The ninth hole on the Duneside course (currently being constructed and grown in) at Baywood Greens in Long Neck, Del. The tall grasses are a mixture of hard and sheep fescue along with some little bluestem and broomsedge bluestem, which are native to the area. These naturalized areas are mowed only once or twice per year and receive no fertilizer or irrigation inputs. Photo courtesy of Baywood Greens
A collaborative effort by members of the Eastern Shore GCSA and scientists from the University of Delaware has resulted in the publication of Best Management Practices for Delaware Golf Courses.
The Delaware BMPs were developed in part using the BMP Planning Guide and Template from GCSAA, which was funded by the association’s Environmental Institute for Golf (EIFG) through support from the USGA.

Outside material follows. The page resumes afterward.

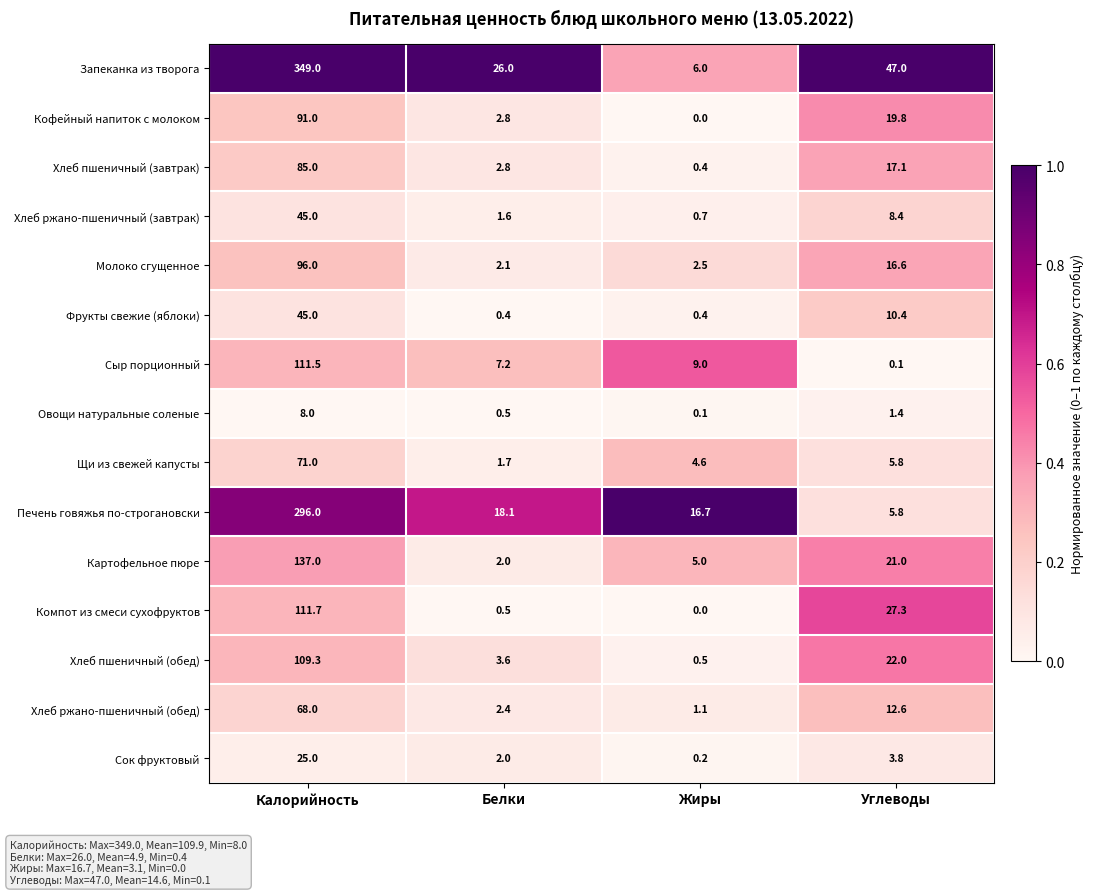

Which series changed the most between Калорийность and Жиры?

Запеканка из творога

The Eastern Shore GCSA received a $10,000 BMP grant from GCSAA, funded in part by the PGA Tour. The BMP grant program administers funding through the EIFG to GCSAA-affiliated chapters for developing new guides or updating existing guides, or for verification programs. GCSAA’s goal is to have all 50 states offer established BMPs by 2020.
The Delaware BMP document covers the use of nutrients and pesticides, pollinator protection, erosion and sedimentation, and more, and it places special emphasis on water quality, which is particularly vital for the state’s golf courses that are located within the Chesapeake Bay watershed.
William Reil, president of the Eastern Shore GCSA and superintendent at Gibson Island (Md.) Club, says the BMPs help demonstrate how superintendents are doing their part to protect natural resources.
“As superintendents, we want to make sure that we are following the laws,” says Reil, a 17-year GCSAA member. “Having the BMPs are big not just for Delaware, but for the Mid-Atlantic region. It shows that we care.”
GCSAA members who were on the Delaware BMP steering committee included Reil, John Jacob, superintendent at Deerfield Golf Club in Newark, Del.; Greg Thomas, superintendent at The Rookery Golf Club in Milton, Del.; Jamie Palokas, superintendent at Baywood Greens in Long Neck, Del.; and Jonathan Urbanski, director of golf courses and grounds at Wilmington (Del.) Country Club.
In addition to the University of Delaware, the Delaware Department of Natural Resources and Environmental Control and the Delaware Department of Agriculture also contributed to the project.
“It’s very important having everyone come together to show that our business is on board to make sure we are being stewards,” Reil says. “Having the university put their stamp of approval on it is big for the state for sure.”